Exercise input |
*** Block opens ***

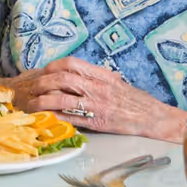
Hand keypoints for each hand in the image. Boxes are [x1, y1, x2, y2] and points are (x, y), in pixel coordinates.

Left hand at [17, 57, 186, 141]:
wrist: (153, 118)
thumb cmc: (135, 100)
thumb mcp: (116, 81)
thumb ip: (97, 76)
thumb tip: (79, 72)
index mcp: (101, 76)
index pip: (72, 64)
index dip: (54, 65)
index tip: (45, 70)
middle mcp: (98, 88)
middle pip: (63, 79)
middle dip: (44, 82)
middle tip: (33, 87)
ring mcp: (97, 106)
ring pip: (63, 99)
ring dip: (44, 100)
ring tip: (33, 103)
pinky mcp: (97, 123)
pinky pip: (72, 119)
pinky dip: (57, 117)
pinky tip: (46, 117)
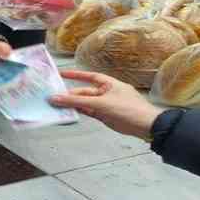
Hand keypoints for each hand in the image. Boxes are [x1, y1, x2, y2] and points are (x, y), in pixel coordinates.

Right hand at [49, 70, 163, 137]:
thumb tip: (58, 98)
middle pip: (84, 92)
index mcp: (108, 83)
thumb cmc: (128, 109)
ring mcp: (105, 105)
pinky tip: (68, 113)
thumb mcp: (101, 104)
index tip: (61, 74)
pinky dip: (80, 112)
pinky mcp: (105, 116)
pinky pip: (89, 112)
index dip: (75, 75)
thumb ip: (78, 102)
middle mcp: (106, 93)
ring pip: (85, 104)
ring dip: (73, 105)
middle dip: (70, 95)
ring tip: (57, 106)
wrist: (146, 126)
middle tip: (53, 97)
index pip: (88, 76)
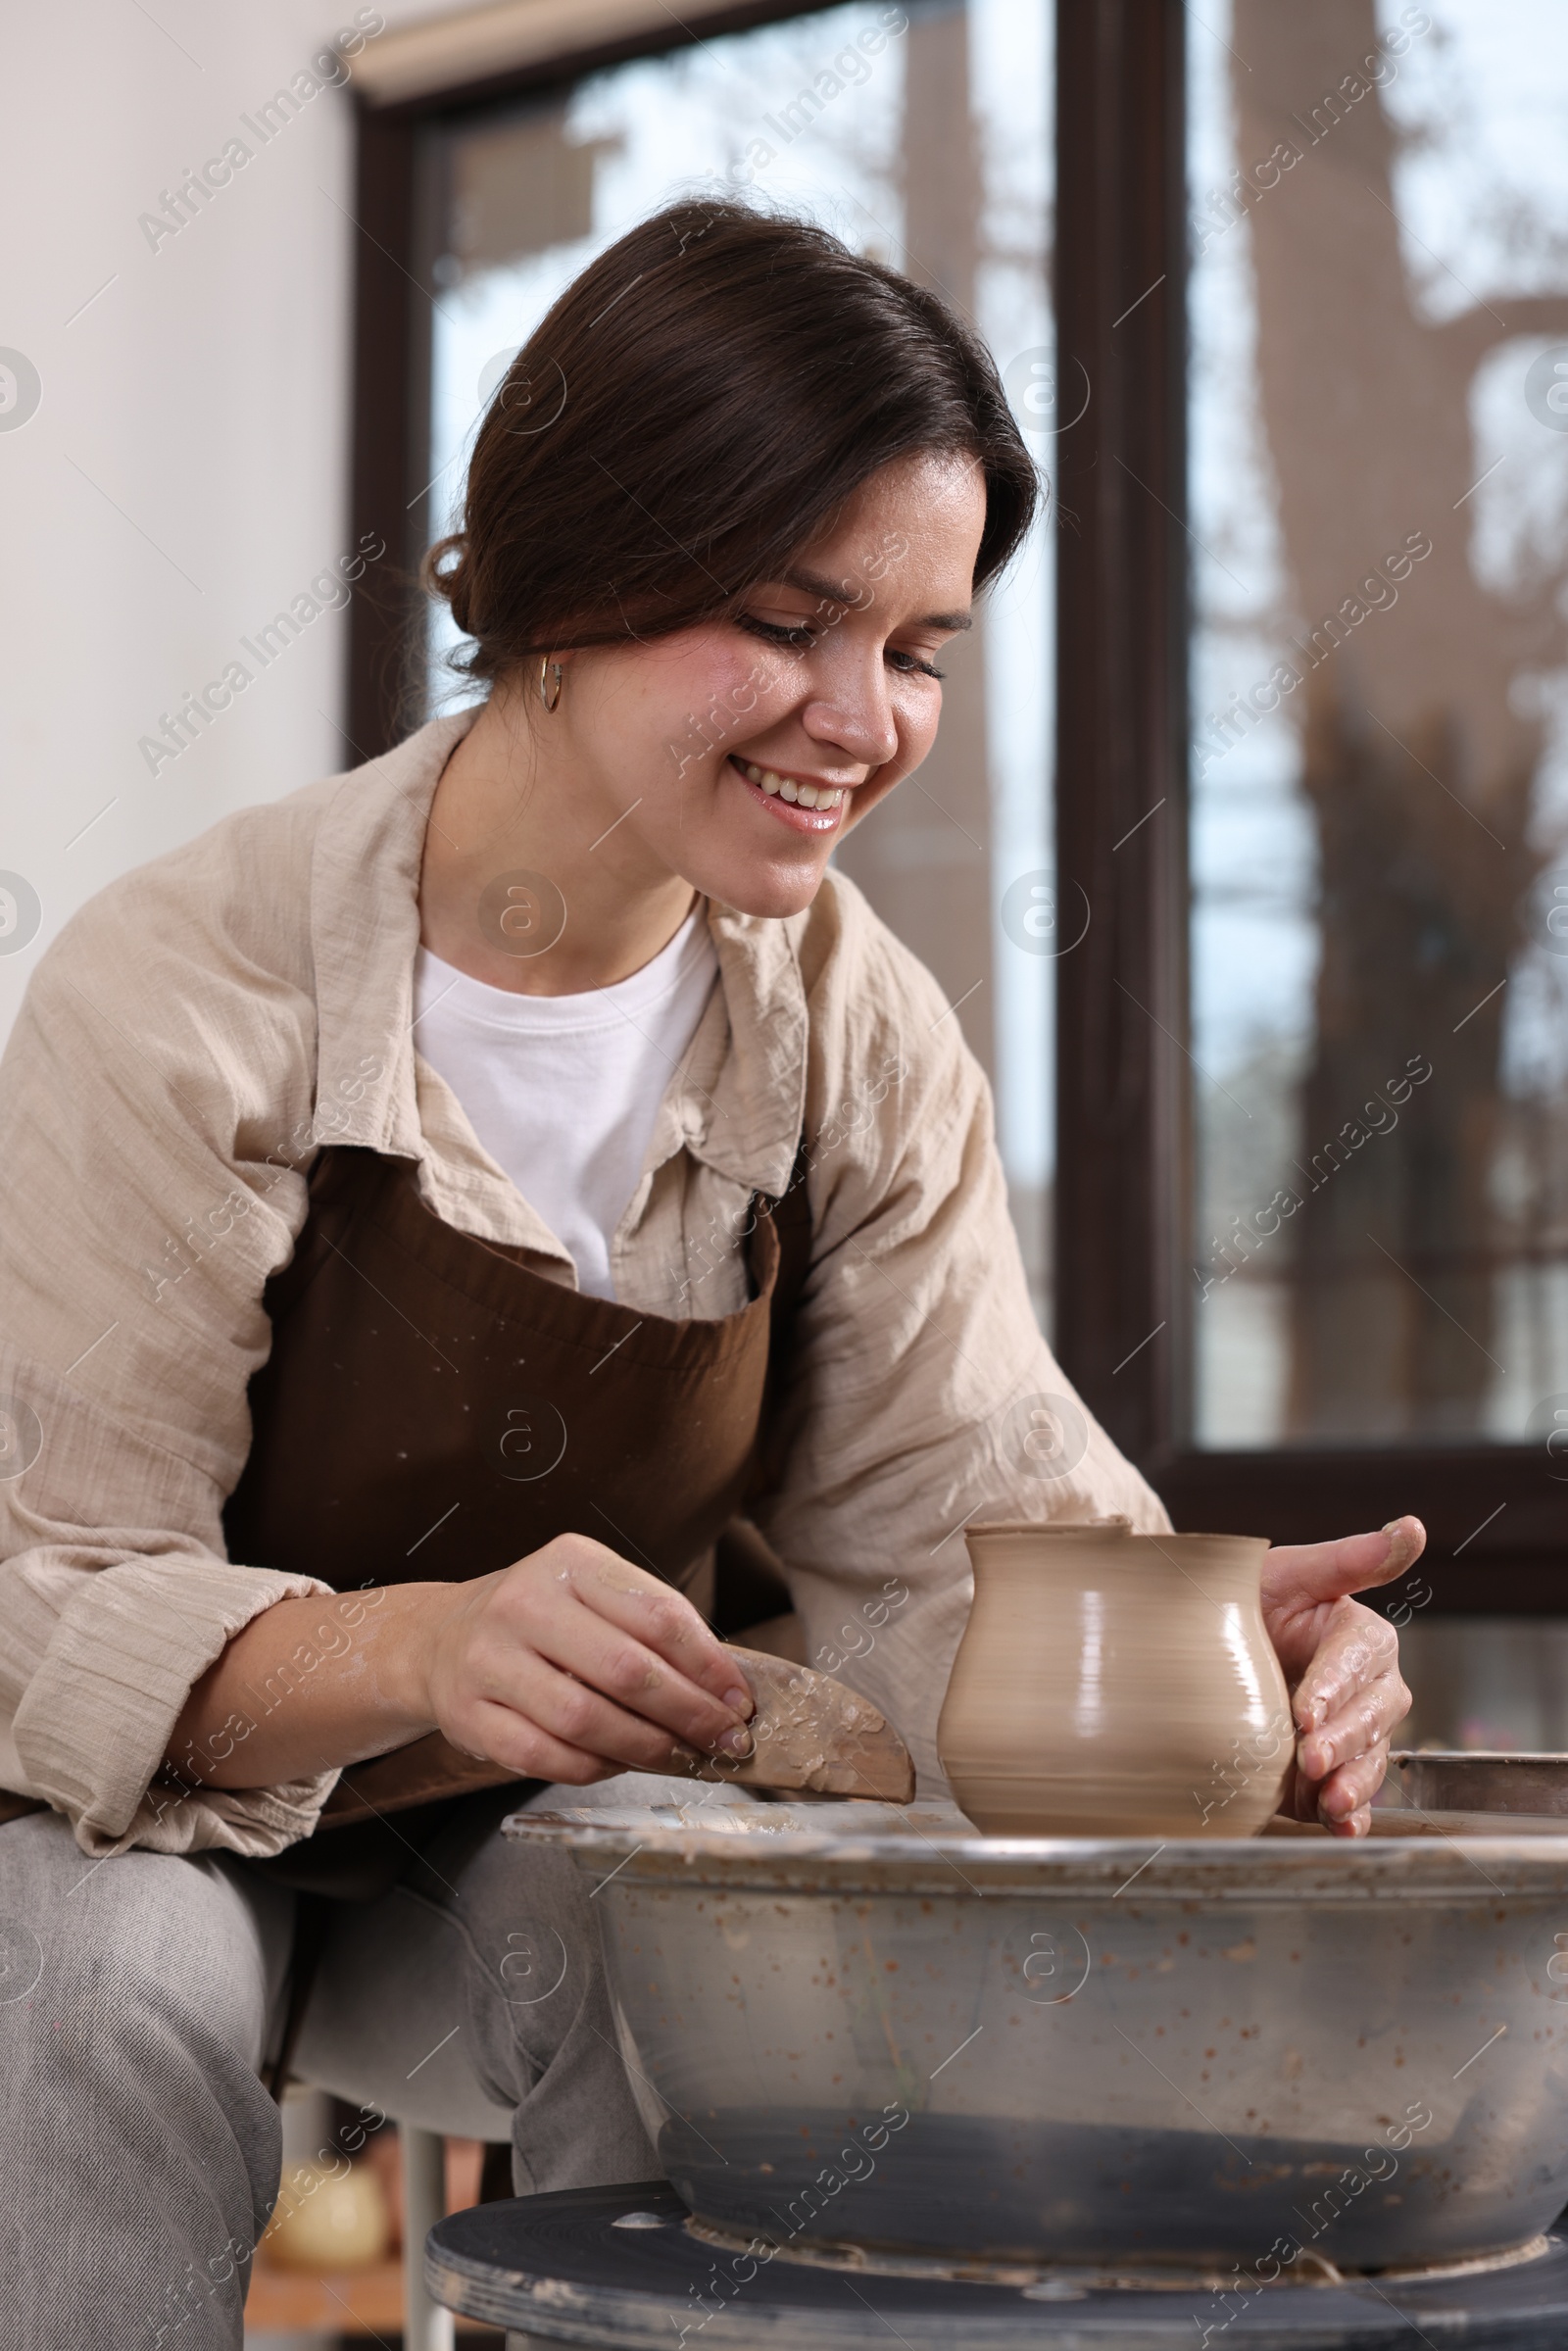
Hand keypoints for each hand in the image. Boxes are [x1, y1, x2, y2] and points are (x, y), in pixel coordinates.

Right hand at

*** Block closes ***

What you have to do |
The response should consist of the number of lines in the data that hold the word "pinky", with nothing added.

Solution to this task |
8